The spectacular scientific opportunities afforded by the use of social media are readily apparent when we consider the richness and precision of data on participation in elections, protests, riots, and other spontaneous political events. We are constructing comprehensive data sets of incoming and outgoing social media messages using systematically structured formats that are ideally suited to machine learning methods. We plan to integrate information on social network connectivity and a vast array of metadata on individuals and their social contacts. By developing new methods to harvest and combine these data sources effectively, it will be possible to transform the scientific study of social and political attitudes and behavior.

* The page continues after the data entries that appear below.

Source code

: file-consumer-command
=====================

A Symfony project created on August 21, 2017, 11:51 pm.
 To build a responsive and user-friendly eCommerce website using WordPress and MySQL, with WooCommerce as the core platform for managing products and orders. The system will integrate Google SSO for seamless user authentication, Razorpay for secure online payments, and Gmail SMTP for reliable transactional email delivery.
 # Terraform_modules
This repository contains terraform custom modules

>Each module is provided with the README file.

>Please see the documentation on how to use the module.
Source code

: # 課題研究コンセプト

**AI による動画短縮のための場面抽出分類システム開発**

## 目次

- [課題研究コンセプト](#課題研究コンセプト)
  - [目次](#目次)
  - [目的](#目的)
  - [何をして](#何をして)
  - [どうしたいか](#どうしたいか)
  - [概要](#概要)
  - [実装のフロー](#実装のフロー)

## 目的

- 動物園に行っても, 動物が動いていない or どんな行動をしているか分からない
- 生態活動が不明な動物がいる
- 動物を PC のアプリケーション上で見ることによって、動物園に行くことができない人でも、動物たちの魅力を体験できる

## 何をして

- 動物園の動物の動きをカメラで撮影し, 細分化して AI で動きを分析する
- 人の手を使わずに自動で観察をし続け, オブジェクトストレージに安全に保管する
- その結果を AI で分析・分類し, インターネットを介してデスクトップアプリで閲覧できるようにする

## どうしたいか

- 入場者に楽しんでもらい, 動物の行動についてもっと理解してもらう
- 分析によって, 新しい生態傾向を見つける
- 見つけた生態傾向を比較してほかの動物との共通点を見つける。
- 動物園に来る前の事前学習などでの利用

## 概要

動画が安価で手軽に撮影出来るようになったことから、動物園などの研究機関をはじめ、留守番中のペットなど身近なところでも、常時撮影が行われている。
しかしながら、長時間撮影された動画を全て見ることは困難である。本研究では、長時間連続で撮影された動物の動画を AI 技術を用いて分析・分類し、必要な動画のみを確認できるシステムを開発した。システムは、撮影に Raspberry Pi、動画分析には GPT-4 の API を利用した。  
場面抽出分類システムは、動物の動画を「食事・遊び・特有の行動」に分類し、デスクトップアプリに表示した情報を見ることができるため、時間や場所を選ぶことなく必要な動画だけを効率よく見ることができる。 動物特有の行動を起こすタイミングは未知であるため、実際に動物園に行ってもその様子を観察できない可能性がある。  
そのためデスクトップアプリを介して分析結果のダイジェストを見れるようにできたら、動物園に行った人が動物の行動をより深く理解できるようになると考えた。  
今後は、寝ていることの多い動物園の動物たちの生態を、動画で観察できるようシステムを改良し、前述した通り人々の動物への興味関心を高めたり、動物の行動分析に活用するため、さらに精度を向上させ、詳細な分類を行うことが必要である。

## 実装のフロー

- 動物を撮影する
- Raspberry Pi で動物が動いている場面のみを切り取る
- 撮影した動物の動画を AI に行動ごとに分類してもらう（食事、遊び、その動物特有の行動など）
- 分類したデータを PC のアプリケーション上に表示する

Every time individuals use social media, they leave behind a digital footprint of what was communicated, when it was communicated, and, to whom it was communicated. Typically, such precise estimates of these variables are available only to laboratory investigators working in artificial settings. To our knowledge, no previous research team has successfully used fine-grained social influence data such as these to predict consequential behavioral outcomes, such as attendance at a given protest or rally or the casting of a vote in an election. We are also conducting panel surveys, which are essential for drawing causal inferences about the cognitive and motivational processes whereby social media use facilitates political participation.

Our overarching goal is to forge an interdisciplinary collaboration that examines the impact of social media on political behavior by iterating through stages of model development, testing, refinement, and validation. First, from social psychology and political science we derive fundamental hypotheses about how, why, and when social media affects citizens’ cognitions and motivations with respect to political participation. Second, we express these questions as empirically testable hypotheses derived from behavioral models (e.g., with quantitative response and predictor variables). And third, drawing from biology and computer science we adapt sophisticated computational methods of approximate inference and machine learning (adapting methods developed for the analysis of Systems Biology data) to evaluate our behavioral models using extremely large social media and social network datasets.